Retail and leisure companies also comprise other core markets.
They invariably use such systems to try to forecast demand for
given products and services at different times of the year based,
for example, on seasonal factors such as holidays or the weather.
Another use case involves predicting whether individual customers
will be interested in specific special offers in order to maximise
contact with call centre agents via cross- and up-selling
activity.
Prime example
Center Parcs is one example of a PA user that benefited to the
sum of £2m during the first year of implementation. The provider of
holiday villages always used to undertake two bulk marketing
mailings to its customers each year. But after rolling out
DataDistilleries' PA tools in 2002 as part of an overhaul of its
marketing function, it introduced more frequent campaigns targeted
only at those customers it believed were most likely to
respond.
In the first year alone, the move enabled the company to cut
mailing costs by more than 50%, saving it £1m. It was also able to
boost revenues by the same amount as a result of increasing
occupancy rates and of selling guests a wider range of sports and
leisure facilities.
Another organisation that has used PA offerings for almost a
decade, however, is Procter & Gamble. It employs SPSS' software
to help it better understand and predict customers' probable future
buying behaviour in order to market new and existing brands to them
more effectively.
As John Hagerty, a research fellow at AMR Research, explains:
"Predictive analytics tends to be geared towards outward
customer-facing activity. It's primarily used to drive additional
revenue creation and sometimes for optimisation. But it's only used
in pockets and not in back-office operations much."
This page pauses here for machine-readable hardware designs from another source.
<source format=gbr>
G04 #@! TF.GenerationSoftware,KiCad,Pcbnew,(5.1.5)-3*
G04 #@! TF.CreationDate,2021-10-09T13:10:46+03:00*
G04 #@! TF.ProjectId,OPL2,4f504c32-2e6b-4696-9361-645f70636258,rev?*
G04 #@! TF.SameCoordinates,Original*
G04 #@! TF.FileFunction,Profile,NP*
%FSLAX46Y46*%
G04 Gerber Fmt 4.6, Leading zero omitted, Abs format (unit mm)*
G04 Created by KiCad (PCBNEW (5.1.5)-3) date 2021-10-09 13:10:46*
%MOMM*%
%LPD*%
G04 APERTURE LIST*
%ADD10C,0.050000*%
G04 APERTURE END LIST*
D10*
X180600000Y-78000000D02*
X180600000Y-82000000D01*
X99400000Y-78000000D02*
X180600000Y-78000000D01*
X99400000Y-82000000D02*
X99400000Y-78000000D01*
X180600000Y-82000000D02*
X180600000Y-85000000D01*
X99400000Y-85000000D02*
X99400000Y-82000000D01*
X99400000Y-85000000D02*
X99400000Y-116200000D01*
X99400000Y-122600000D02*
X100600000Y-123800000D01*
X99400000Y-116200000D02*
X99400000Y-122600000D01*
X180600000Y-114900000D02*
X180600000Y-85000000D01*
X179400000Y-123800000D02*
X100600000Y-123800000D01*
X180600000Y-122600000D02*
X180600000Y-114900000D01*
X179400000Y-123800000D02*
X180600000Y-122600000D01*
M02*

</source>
This is because the software is complex and has traditionally
been used by a specialist team of statisticians who are employed
for specific purposes in a large enterprise context. An expert team
is required because practitioners need to understand which
algorithms to use, in what context, and on which data sets.
But key vendors such as SPSS and the SAS Institute have been
trying to both make such tools easier to use and simpler to make
changes to underlying data and programming models, which can
currently take days. According to Alys Woodward, an IDC programme
manager, however, there's still a long way to go.
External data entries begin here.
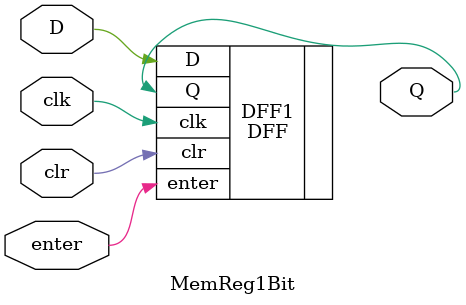
<source format=sv>
`timescale 1ns / 1ps

module MemReg1Bit(
    input clk, enter, clr, D,
    output Q
    );
    
    DFF DFF1 (.clk(clk), .enter(enter), .clr(clr), .D(D), .Q(Q));
endmodule

</source>
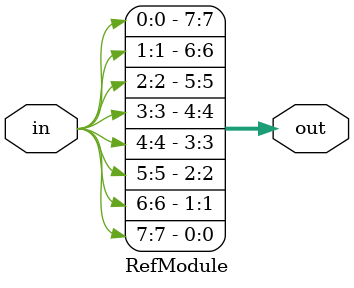
<source format=v>
module RefModule (
  input [7:0] in,
  output [7:0] out
);

  assign {out[0],out[1],out[2],out[3],out[4],out[5],out[6],out[7]} = in;

endmodule


</source>
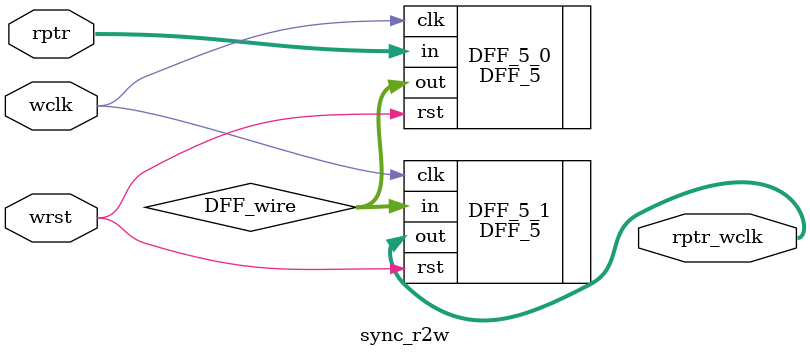
<source format=sv>
module sync_r2w(
        output logic [4:0] rptr_wclk,
        input  logic [4:0] rptr,
        input  wclk, 
        input  wrst
);

logic [4:0] DFF_wire;

DFF_5 DFF_5_0(
        .clk(wclk),
        .rst(wrst),
        .in(rptr),
        .out(DFF_wire)
    );

DFF_5 DFF_5_1(
        .clk(wclk),
        .rst(wrst),
        .in(DFF_wire),
        .out(rptr_wclk)
    );

    

endmodule
</source>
"Advanced analytics tools are more expensive than QR&A ones,
but they're not crazy. The market's not inhibited by price, but
more by the fact that you really need to understand this stuff and
people don't know what to do with it to take the next step. So
users are doing great things with it, but it's only about 5% of
what they could do," she explains.
Underlying information
Another issue is the need for underlying information, which is
generally housed in a large data warehouse for analytics purposes,
to be complete, consistently defined and accurate. But to achieve
such a state generally requires massive data cleansing and
integrity exercises, which involve the IT department and data
owners working together to undertake what is often quite a manual
task.
Hagerty warns: "Without good data, predictive analytics is
useless because it's the bedrock that everything else sits on top
of. You can build a fancy system on top of a rotten core, but the
results will be garbage. So it's about ensuring that you have
common data that's clean and defendable."
As to what the future holds, although predictive analytics is
likely to remain somewhat of a niche technology into the
medium-term, it could well start to broaden out in usage terms over
time.
Woodward, for example, believes that OEM arrangements that SPSS
has signed with QR&A vendors such as Business Objects and
Cognos could lead the charge to a widespread embedding of the
technology over the next couple of years, not only in QR&A
tools but also in other applications such as CRM.
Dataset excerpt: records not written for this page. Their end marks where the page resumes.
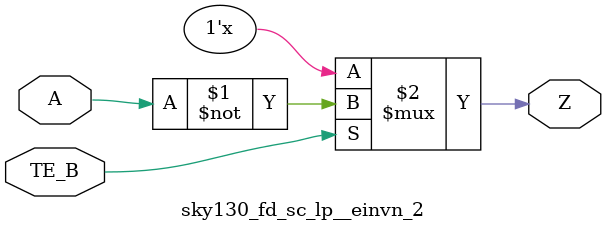
<source format=v>
/*
 * Copyright 2020 The SkyWater PDK Authors
 *
 * Licensed under the Apache License, Version 2.0 (the "License");
 * you may not use this file except in compliance with the License.
 * You may obtain a copy of the License at
 *
 *     https://www.apache.org/licenses/LICENSE-2.0
 *
 * Unless required by applicable law or agreed to in writing, software
 * distributed under the License is distributed on an "AS IS" BASIS,
 * WITHOUT WARRANTIES OR CONDITIONS OF ANY KIND, either express or implied.
 * See the License for the specific language governing permissions and
 * limitations under the License.
 *
 * SPDX-License-Identifier: Apache-2.0
*/


`ifndef SKY130_FD_SC_LP__EINVN_2_FUNCTIONAL_V
`define SKY130_FD_SC_LP__EINVN_2_FUNCTIONAL_V

/**
 * einvn: Tri-state inverter, negative enable.
 *
 * Verilog simulation functional model.
 */

`timescale 1ns / 1ps
`default_nettype none

`celldefine
module sky130_fd_sc_lp__einvn_2 (
    Z   ,
    A   ,
    TE_B
);

    // Module ports
    output Z   ;
    input  A   ;
    input  TE_B;

    //     Name     Output  Other arguments
    notif0 notif00 (Z     , A, TE_B        );

endmodule
`endcelldefine

`default_nettype wire
`endif  // SKY130_FD_SC_LP__EINVN_2_FUNCTIONAL_V

</source>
Hagerty, on the other hand, expects to see a "real flowering of
analytics" in a general sense over the next three to five years,
with predictive analytics playing a key part in this.
"Once the technology evolves and more use cases emerge that are
valuable and cost-effective, barriers will start to fall. It's
already started as the concept of analytics has increasingly taken
hold, but it will definitely become a more accepted way for
organisations to exploit their data more fully," he concludes.